Task directions » Output the data below only from the line containing "Page 12 wwPDB" up to and including the line containing "Of 40 ligands", exact and with the pictures left out.

Available records »
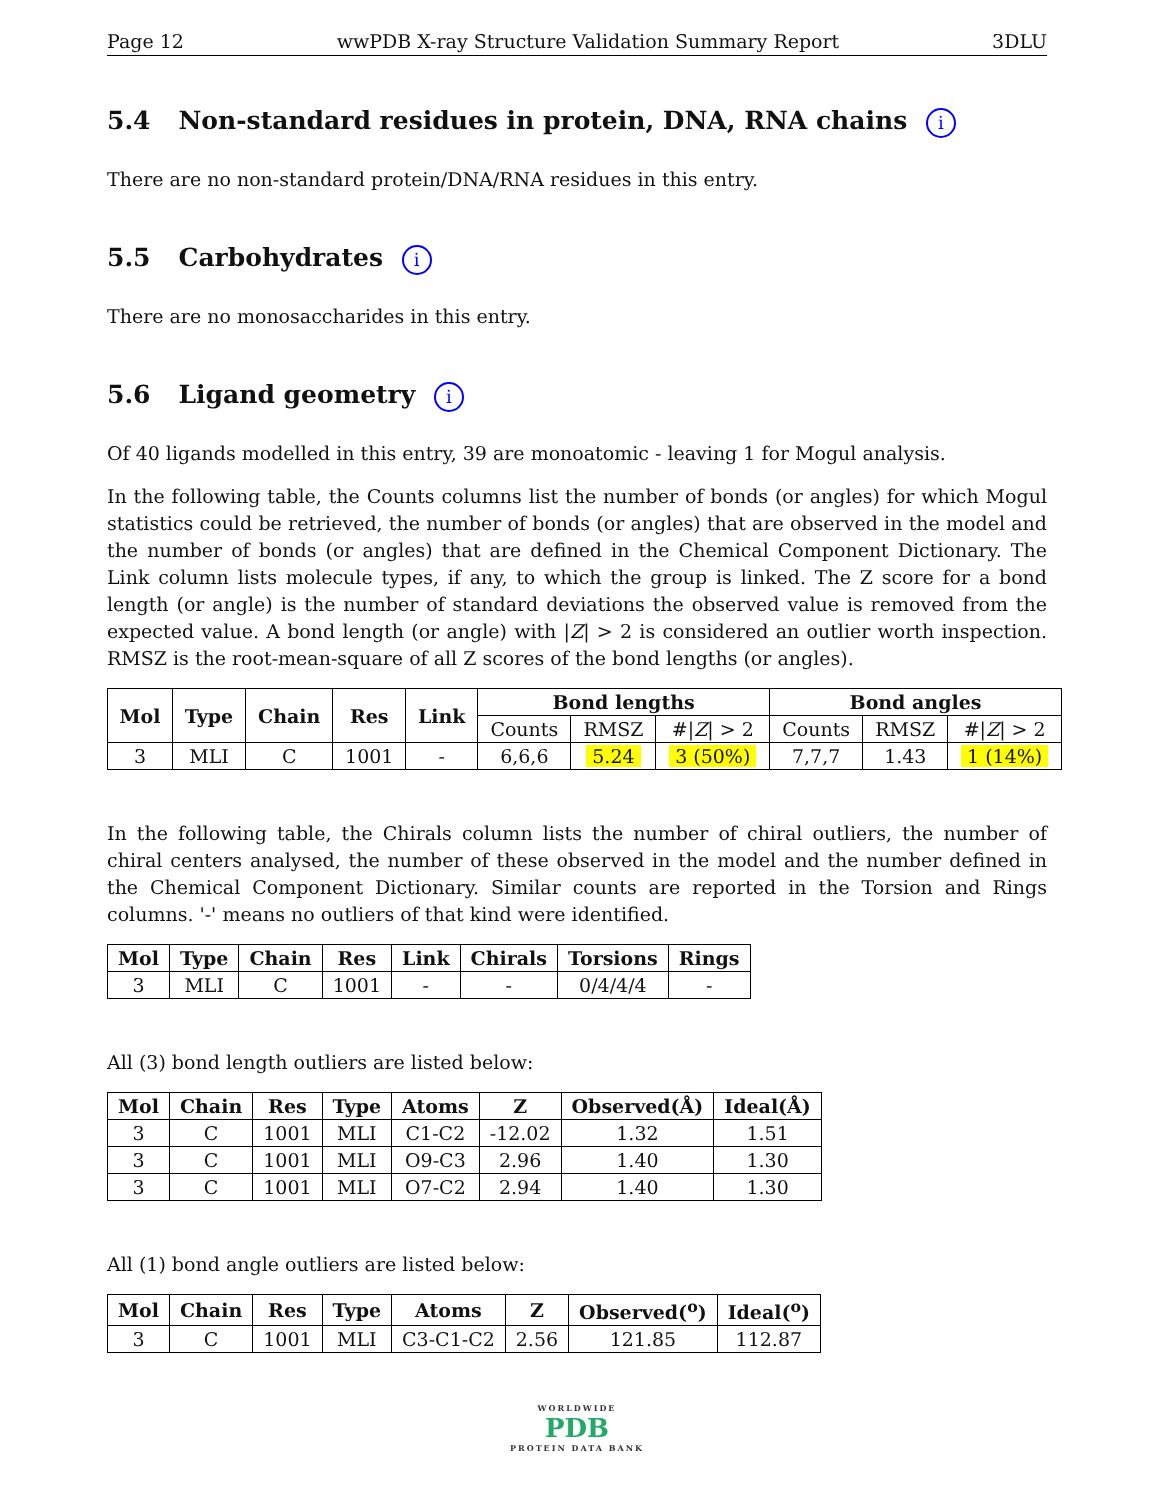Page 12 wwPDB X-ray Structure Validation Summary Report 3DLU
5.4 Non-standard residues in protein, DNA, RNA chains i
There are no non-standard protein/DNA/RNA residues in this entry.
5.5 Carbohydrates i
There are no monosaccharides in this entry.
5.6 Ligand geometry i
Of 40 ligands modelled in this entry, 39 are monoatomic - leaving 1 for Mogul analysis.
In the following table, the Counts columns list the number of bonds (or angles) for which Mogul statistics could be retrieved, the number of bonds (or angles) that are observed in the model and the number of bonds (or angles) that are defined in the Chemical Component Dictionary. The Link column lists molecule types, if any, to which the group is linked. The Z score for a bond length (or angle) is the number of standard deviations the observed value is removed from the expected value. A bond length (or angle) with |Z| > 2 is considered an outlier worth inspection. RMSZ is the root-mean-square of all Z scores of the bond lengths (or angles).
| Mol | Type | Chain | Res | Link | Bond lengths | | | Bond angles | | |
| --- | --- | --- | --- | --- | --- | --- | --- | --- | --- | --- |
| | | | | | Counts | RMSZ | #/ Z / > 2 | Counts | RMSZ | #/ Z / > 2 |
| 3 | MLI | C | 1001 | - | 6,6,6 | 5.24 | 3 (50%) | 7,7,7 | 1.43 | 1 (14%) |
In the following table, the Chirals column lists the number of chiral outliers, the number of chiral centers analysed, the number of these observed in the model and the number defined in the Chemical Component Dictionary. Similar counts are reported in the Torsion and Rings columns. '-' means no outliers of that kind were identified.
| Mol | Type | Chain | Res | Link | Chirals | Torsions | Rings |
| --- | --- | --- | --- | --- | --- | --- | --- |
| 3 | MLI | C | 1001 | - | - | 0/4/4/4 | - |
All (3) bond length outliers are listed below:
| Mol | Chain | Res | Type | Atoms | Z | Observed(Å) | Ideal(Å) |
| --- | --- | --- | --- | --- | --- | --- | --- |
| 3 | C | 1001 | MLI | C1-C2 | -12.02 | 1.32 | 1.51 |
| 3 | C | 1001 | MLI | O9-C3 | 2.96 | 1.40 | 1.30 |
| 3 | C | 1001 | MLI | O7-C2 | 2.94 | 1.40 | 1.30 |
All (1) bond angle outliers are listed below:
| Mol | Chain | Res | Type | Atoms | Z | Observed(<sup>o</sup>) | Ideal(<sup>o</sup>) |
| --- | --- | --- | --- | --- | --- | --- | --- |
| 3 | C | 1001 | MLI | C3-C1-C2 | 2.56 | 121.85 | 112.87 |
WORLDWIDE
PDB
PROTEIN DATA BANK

==

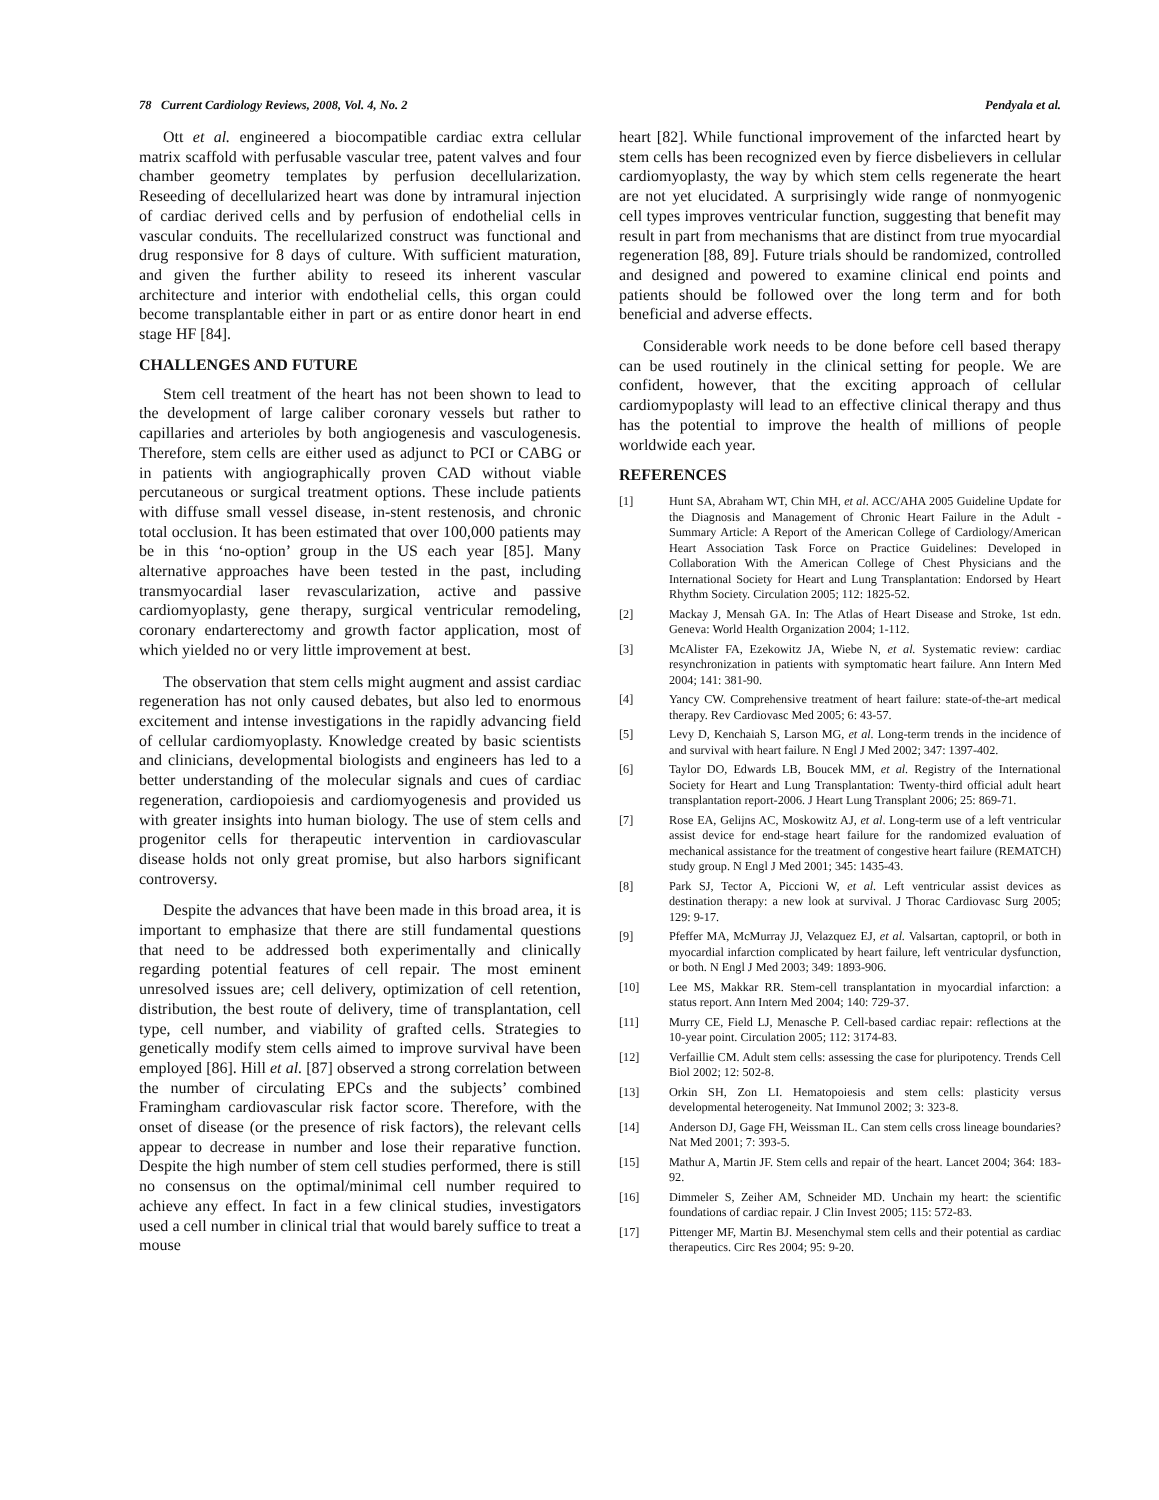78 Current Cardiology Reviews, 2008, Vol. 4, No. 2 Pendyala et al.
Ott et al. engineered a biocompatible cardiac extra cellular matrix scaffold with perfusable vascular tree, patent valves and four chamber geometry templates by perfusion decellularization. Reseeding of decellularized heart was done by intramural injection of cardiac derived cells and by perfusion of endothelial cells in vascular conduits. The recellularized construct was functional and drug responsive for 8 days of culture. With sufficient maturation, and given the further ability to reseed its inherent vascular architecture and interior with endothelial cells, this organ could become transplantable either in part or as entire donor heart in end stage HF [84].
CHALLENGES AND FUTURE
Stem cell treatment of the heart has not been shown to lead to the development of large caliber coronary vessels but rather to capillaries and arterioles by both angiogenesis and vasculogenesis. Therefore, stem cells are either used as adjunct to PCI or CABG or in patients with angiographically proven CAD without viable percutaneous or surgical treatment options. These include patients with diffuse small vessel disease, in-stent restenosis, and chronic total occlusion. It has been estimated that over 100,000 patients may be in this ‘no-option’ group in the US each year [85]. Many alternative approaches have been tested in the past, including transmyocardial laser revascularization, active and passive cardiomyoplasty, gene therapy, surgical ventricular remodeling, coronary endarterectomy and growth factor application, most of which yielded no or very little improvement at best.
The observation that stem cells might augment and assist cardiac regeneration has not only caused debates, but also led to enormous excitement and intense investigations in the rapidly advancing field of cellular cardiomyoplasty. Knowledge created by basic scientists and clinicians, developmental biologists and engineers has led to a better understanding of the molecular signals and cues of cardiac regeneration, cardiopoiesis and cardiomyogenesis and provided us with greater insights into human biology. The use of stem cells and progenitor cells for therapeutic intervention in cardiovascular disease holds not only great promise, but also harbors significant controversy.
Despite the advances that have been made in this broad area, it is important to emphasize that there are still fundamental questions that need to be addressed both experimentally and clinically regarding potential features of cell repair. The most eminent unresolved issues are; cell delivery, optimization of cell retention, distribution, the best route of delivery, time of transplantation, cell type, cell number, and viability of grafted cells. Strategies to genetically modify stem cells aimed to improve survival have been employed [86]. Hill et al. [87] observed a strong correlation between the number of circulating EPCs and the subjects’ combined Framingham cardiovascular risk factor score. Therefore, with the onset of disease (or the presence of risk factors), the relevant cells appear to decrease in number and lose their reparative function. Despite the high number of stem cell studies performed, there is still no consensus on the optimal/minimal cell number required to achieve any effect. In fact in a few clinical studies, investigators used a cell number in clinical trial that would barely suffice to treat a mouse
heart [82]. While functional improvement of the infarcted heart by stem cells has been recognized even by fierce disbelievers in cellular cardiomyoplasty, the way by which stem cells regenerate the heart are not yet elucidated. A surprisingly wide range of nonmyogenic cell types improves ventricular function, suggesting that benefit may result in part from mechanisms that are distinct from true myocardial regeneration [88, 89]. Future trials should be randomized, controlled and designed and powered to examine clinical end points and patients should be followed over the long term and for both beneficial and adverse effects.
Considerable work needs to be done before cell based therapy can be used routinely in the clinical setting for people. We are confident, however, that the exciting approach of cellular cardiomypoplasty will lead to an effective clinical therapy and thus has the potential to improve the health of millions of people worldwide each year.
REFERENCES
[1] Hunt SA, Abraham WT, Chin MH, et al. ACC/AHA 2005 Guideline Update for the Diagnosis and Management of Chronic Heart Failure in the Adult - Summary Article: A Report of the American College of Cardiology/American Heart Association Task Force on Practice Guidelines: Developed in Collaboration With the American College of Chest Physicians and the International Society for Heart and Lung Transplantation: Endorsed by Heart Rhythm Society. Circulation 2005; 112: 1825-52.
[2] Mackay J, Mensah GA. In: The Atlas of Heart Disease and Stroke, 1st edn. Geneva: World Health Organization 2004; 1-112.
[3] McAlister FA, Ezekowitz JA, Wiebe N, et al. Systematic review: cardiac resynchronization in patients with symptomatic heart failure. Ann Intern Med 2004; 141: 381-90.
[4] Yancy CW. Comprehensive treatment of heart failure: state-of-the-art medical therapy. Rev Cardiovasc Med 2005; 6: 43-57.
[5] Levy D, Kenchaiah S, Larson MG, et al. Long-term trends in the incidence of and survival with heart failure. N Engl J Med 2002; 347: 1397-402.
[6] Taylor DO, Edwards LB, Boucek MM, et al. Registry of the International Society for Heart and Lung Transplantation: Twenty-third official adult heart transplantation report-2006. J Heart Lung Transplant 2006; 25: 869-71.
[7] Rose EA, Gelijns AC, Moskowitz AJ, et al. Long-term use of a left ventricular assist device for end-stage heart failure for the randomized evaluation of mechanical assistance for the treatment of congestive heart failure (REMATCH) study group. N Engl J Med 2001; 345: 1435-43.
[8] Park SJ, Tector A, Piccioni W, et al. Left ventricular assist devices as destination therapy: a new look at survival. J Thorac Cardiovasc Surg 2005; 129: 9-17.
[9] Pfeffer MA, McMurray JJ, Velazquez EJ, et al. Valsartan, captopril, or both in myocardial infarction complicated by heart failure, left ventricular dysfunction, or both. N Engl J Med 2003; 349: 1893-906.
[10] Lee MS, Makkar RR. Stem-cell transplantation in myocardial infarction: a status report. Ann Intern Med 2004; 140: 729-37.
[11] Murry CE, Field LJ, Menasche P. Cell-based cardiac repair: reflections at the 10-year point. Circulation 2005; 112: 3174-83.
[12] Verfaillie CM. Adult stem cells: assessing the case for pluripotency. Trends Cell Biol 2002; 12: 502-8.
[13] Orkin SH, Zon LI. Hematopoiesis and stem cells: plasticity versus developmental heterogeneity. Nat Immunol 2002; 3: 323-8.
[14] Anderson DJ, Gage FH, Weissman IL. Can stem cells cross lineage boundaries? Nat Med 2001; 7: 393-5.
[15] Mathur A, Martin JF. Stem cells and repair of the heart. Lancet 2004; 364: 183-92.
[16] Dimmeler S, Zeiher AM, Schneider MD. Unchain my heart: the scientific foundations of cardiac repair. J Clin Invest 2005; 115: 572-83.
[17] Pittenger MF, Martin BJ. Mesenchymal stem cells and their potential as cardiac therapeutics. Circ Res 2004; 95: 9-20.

---

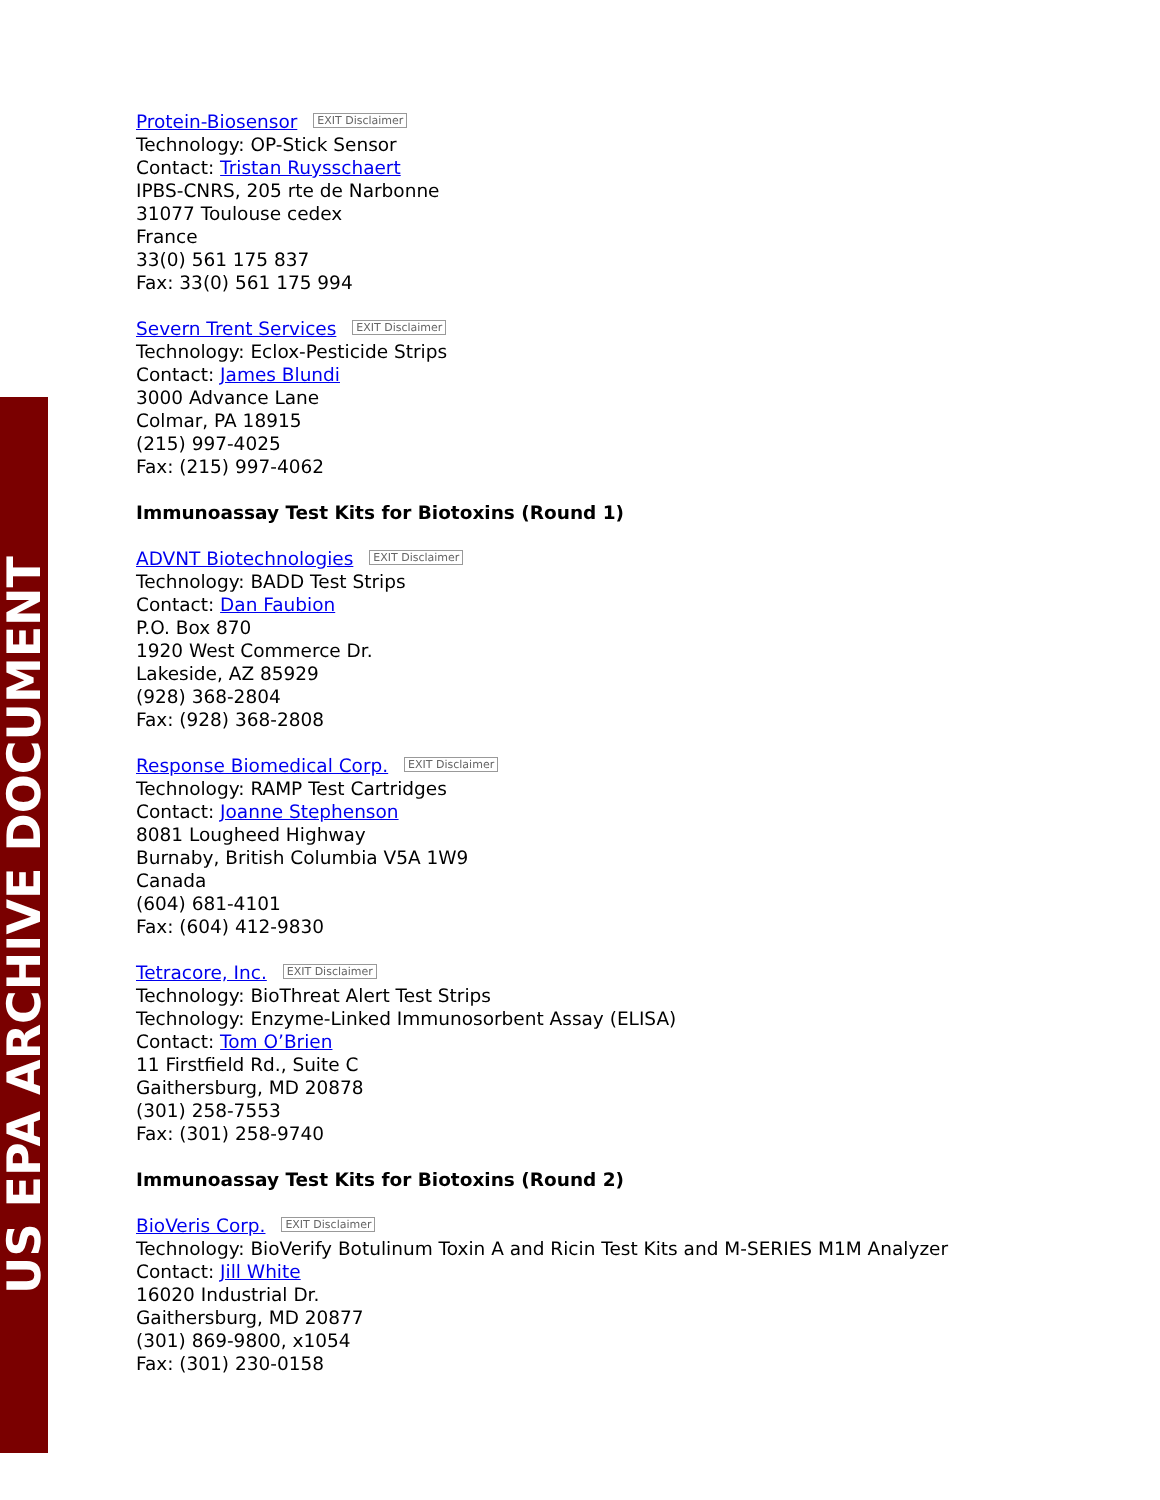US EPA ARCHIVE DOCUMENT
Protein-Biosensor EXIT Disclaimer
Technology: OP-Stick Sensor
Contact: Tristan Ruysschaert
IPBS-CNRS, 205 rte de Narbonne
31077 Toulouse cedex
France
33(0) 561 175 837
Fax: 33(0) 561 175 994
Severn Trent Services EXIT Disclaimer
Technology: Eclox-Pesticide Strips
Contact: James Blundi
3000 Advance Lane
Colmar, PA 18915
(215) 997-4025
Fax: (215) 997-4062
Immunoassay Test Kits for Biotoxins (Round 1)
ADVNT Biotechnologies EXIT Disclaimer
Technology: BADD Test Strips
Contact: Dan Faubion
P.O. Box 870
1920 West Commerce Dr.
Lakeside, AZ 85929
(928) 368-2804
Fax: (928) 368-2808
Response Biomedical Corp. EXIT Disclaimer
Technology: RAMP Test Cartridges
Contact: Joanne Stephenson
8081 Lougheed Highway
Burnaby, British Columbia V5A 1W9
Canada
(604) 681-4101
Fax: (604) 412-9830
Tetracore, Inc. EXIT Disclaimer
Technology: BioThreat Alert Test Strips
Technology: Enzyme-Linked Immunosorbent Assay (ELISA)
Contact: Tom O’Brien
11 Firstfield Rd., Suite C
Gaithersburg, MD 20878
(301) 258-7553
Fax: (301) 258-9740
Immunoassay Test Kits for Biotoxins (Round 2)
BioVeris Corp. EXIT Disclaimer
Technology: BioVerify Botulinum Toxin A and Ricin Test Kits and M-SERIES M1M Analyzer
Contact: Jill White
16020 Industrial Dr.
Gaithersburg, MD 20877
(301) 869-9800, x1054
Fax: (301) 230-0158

Answer area »
Page 12 wwPDB X-ray Structure Validation Summary Report 3DLU
5.4 Non-standard residues in protein, DNA, RNA chains i
There are no non-standard protein/DNA/RNA residues in this entry.
5.5 Carbohydrates i
There are no monosaccharides in this entry.
5.6 Ligand geometry i
Of 40 ligands modelled in this entry, 39 are monoatomic - leaving 1 for Mogul analysis.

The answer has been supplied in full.